The obvious drawback of this approach is that it does not use live data. It must be acceptable for clients accessing this database to use slightly delayed data. Depending on the level of volume, the amount of data which has changed, and the number of servers you are replicating to, replication delays may range from as low as 1 minute to 15 minutes or more. This may be suitable in cases where backend server applications perform complex queries or reporting on the database, and do not require up to the minute data. For example, if you are developing a calendar application, modifications to your calendar will be made to the master database. The application which users interact with to view and modify their calendar must access the master database, so that when a new entry is added, the subsequent calendar view will display the newly added entry. However a background process which calculates unused time segments for all calendar users, could access a replicated copy of the database, since this process does not necessarily require real-time data.

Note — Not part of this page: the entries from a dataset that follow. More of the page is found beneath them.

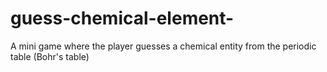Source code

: # guess-chemical-element-
A mini game where the player guesses a chemical entity from the periodic table (Bohr's table)
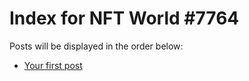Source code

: # Index for NFT World #7764
Posts will be displayed in the order below:

- [Your first post](./001-first.md)

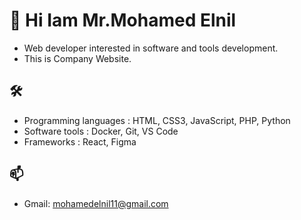 # 👋 Hi Iam Mr.Mohamed Elnil
- Web developer interested in software and tools development.
- This is Company Website.

## 🛠 
- Programming languages : HTML, CSS3, JavaScript, PHP, Python 
- Software tools        : Docker, Git, VS Code
- Frameworks            : React, Figma

## 📫 
- Gmail: mohamedelnil11@gmail.com
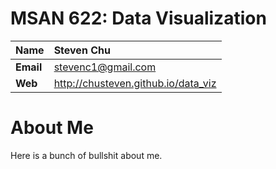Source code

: # MSAN 622: Data Visualization

Name  | Steven Chu
--- | :---
**Email** | stevenc1@gmail.com
**Web** | http://chusteven.github.io/data_viz

# About Me

Here is a bunch of bullshit about me.

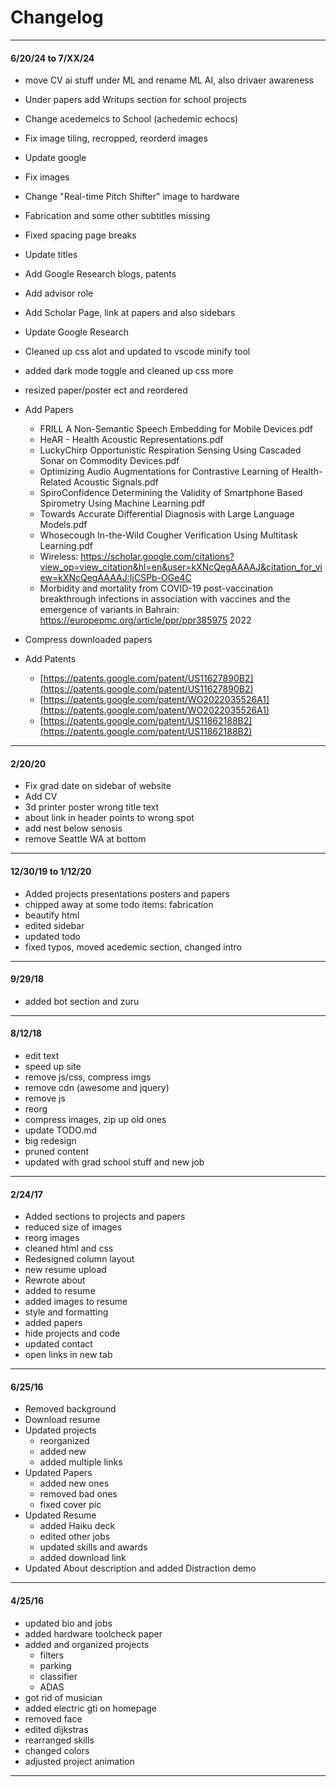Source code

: # Changelog
---------------
#### 6/20/24 to 7/XX/24
* move CV ai stuff under ML and rename ML AI, also drivaer awareness
* Under papers add Writups section for school projects
* Change acedemeics to School (achedemic echocs)
* Fix image tiling, recropped, reorderd images
* Update google
* Fix images
* Change "Real-time Pitch Shifter" image to hardware
* Fabrication and some other subtitles missing
* Fixed spacing page breaks
* Update titles
* Add Google Research blogs, patents
* Add advisor role
* Add Scholar Page, link at papers and also sidebars
* Update Google Research
* Cleaned up css alot and updated to vscode minify tool
* added dark mode toggle and cleaned up css more
* resized paper/poster ect and reordered

* Add Papers
  * FRILL A Non-Semantic Speech Embedding for Mobile Devices.pdf
  * HeAR - Health Acoustic Representations.pdf
  * LuckyChirp Opportunistic Respiration Sensing Using Cascaded Sonar on Commodity Devices.pdf
  * Optimizing Audio Augmentations for Contrastive Learning of Health-Related Acoustic Signals.pdf
  * SpiroConfidence Determining the Validity of Smartphone Based Spirometry Using Machine Learning.pdf
  * Towards Accurate Differential Diagnosis with Large Language Models.pdf
  * Whosecough In-the-Wild Cougher Verification Using Multitask Learning.pdf
  *  Wireless: https://scholar.google.com/citations?view_op=view_citation&hl=en&user=kXNcQegAAAAJ&citation_for_view=kXNcQegAAAAJ:IjCSPb-OGe4C
  * Morbidity and mortality from COVID-19 post-vaccination breakthrough infections in association with vaccines and the emergence of variants in Bahrain: https://europepmc.org/article/ppr/ppr385975 2022

* Compress downloaded papers

* Add Patents
  * [https://patents.google.com/patent/US11627890B2](https://patents.google.com/patent/US11627890B2)
  * [https://patents.google.com/patent/WO2022035526A1](https://patents.google.com/patent/WO2022035526A1)
  * [https://patents.google.com/patent/US11862188B2](https://patents.google.com/patent/US11862188B2)

---------------
#### 2/20/20
* Fix grad date on sidebar of website
* Add CV
* 3d printer poster wrong title text
* about link in header points to wrong spot
* add nest below senosis
* remove Seattle WA at bottom

---------------
#### 12/30/19 to 1/12/20
* Added projects presentations posters and papers
* chipped away at some todo items: fabrication
* beautify html
* edited sidebar
* updated todo
* fixed typos, moved acedemic section, changed intro

---------------
#### 9/29/18
* added bot section and zuru

---------------
#### 8/12/18
* edit text
* speed up site 
* remove js/css, compress imgs
* remove cdn (awesome and jquery)
* remove js
* reorg
* compress images, zip up old ones
* update TODO.md
* big redesign
* pruned content
* updated with grad school stuff and new job

---------------
#### 2/24/17
* Added sections to projects and papers
* reduced size of images
* reorg images
* cleaned html and css
* Redesigned column layout
* new resume upload
* Rewrote about
* added to resume
* added images to resume
* style and formatting
* added papers
* hide projects and code
* updated contact
* open links in new tab

---------------
#### 6/25/16
* Removed background
* Download resume
* Updated projects
	* reorganized
	* added new
	* added multiple links
* Updated Papers
	* added new ones
	* removed bad ones
	* fixed cover pic
* Updated Resume
	* added Haiku deck
	* edited other jobs
	* updated skills and awards
	* added download link
* Updated About description and added Distraction demo

---------------
#### 4/25/16
* updated bio and jobs
* added hardware toolcheck paper
* added and organized projects
	* filters
	* parking
	* classifier
	* ADAS
* got rid of musician
* added electric gti on homepage
* removed face
* edited dijkstras
* rearranged skills
* changed colors
* adjusted project animation
----------------
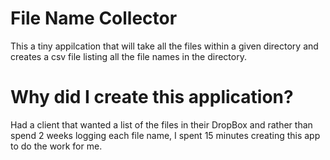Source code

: # File Name Collector
 This a tiny appilcation that will take all the files within a given directory and creates a csv file listing all the file names in the directory. 
 
 # Why did I create this application? 
 Had a client that wanted a list of the files in their DropBox and rather than spend 2 weeks logging each file name, I spent 15 minutes creating this app to do the work for me. 
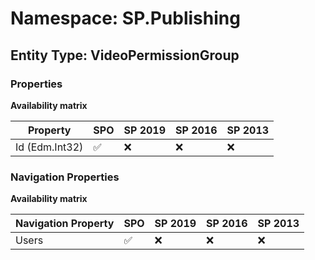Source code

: # Namespace: SP.Publishing

## Entity Type: VideoPermissionGroup

### Properties

**Availability matrix**

Property | SPO | SP 2019 | SP 2016 | SP 2013
----------|-----|---------|---------|--------
Id (Edm.Int32) | ✅ | ❌ | ❌ | ❌

### Navigation Properties

**Availability matrix**

Navigation Property | SPO | SP 2019 | SP 2016 | SP 2013
----------|-----|---------|---------|--------
Users | ✅ | ❌ | ❌ | ❌
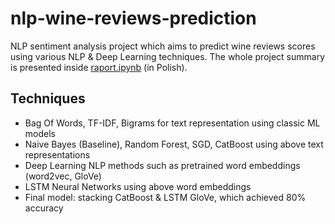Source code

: # nlp-wine-reviews-prediction
NLP sentiment analysis project which aims to predict wine reviews scores using various NLP &amp; Deep Learning techniques. The whole project summary is presented inside [raport.ipynb](raport.ipynb) (in Polish).

## Techniques

- Bag Of Words, TF-IDF, Bigrams for text representation using classic ML models
- Naive Bayes (Baseline), Random Forest, SGD, CatBoost using above text representations
- Deep Learning NLP methods such as pretrained word embeddings (word2vec, GloVe)
- LSTM Neural Networks using above word embeddings
- Final model: stacking CatBoost & LSTM GloVe, which achieved 80% accuracy
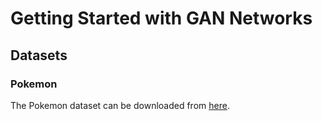 # Getting Started with GAN Networks

## Datasets

### Pokemon

The Pokemon dataset can be downloaded from [here](https://www.kaggle.com/kvpratama/pokemon-images-dataset).
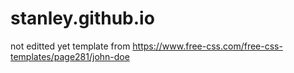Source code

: # stanley.github.io
not editted yet
template from https://www.free-css.com/free-css-templates/page281/john-doe
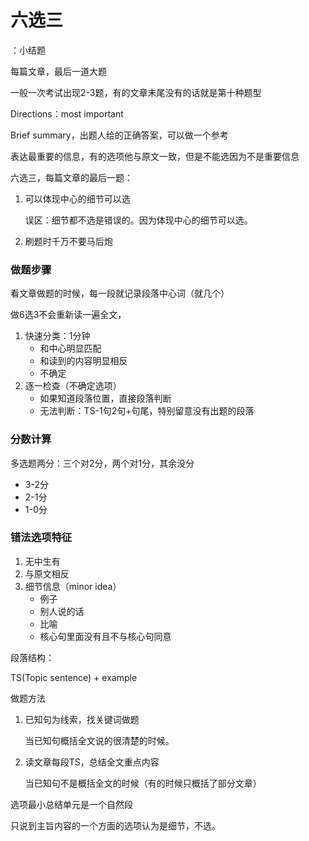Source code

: # 六选三

：小结题

每篇文章，最后一道大题

一般一次考试出现2-3题，有的文章末尾没有的话就是第十种题型



Directions：most important

Brief summary，出题人给的正确答案，可以做一个参考



表达最重要的信息，有的选项他与原文一致，但是不能选因为不是重要信息



六选三，每篇文章的最后一题：

1. 可以体现中心的细节可以选

   误区：细节都不选是错误的。因为体现中心的细节可以选。

2. 刷题时千万不要马后炮

### 做题步骤

看文章做题的时候，每一段就记录段落中心词（就几个）

做6选3不会重新读一遍全文，

1. 快速分类：1分钟
   - 和中心明显匹配
   - 和读到的内容明显相反
   - 不确定
2. 逐一检查（不确定选项）
   - 如果知道段落位置，直接段落判断
   - 无法判断：TS-1句2句+句尾，特别留意没有出题的段落

### 分数计算

多选题两分：三个对2分，两个对1分，其余没分

- 3-2分
- 2-1分
- 1-0分



### 错法选项特征

1. 无中生有
2. 与原文相反
3. 细节信息（minor idea）
   - 例子
   - 别人说的话
   - 比喻
   - 核心句里面没有且不与核心句同意



段落结构：

TS(Topic sentence) + example



做题方法

1. 已知句为线索，找关键词做题

   当已知句概括全文说的很清楚的时候。

2. 读文章每段TS，总结全文重点内容

   当已知句不是概括全文的时候（有的时候只概括了部分文章）



选项最小总结单元是一个自然段



只说到主旨内容的一个方面的选项认为是细节，不选。
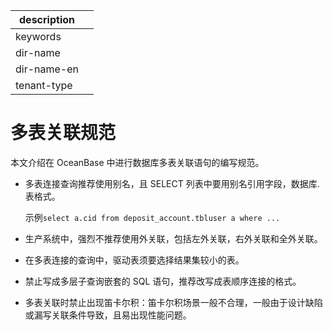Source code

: |description||
|---|---|
|keywords||
|dir-name||
|dir-name-en||
|tenant-type||

# 多表关联规范

本文介绍在 OceanBase 中进行数据库多表关联语句的编写规范。

* 多表连接查询推荐使用别名，且 SELECT 列表中要用别名引用字段，数据库.表格式。

  示例`select a.cid from deposit_account.tbluser a where ...`
  
* 生产系统中，强烈不推荐使用外关联，包括左外关联，右外关联和全外关联。

* 在多表连接的查询中，驱动表须要选择结果集较小的表。

* 禁止写成多层子查询嵌套的 SQL 语句，推荐改写成表顺序连接的格式。

* 多表关联时禁止出现笛卡尔积：笛卡尔积场景一般不合理，一般由于设计缺陷或漏写关联条件导致，且易出现性能问题。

Using replicated database copies is not suitable when you need access to live dynamic data. Let’s say the calendar application above has a web service interface, in which multiple applications can interact with. Perhaps a human resources application which can mark planned vacation days on your calendar, and a conference call application, which can mark your calendar with a reminder about a scheduled conference call, both need update access your calendar. When multiple applications need transactional read and write access to the same data store, they must talk to the master database.
If the human resources application were to check for availability on the replicated copy, it might think the time slot is available when in fact a previous update to the data had not made its way to the replicated copy yet. As applications increasingly interoperate, live access to a single massively scalable data source becomes more and more important.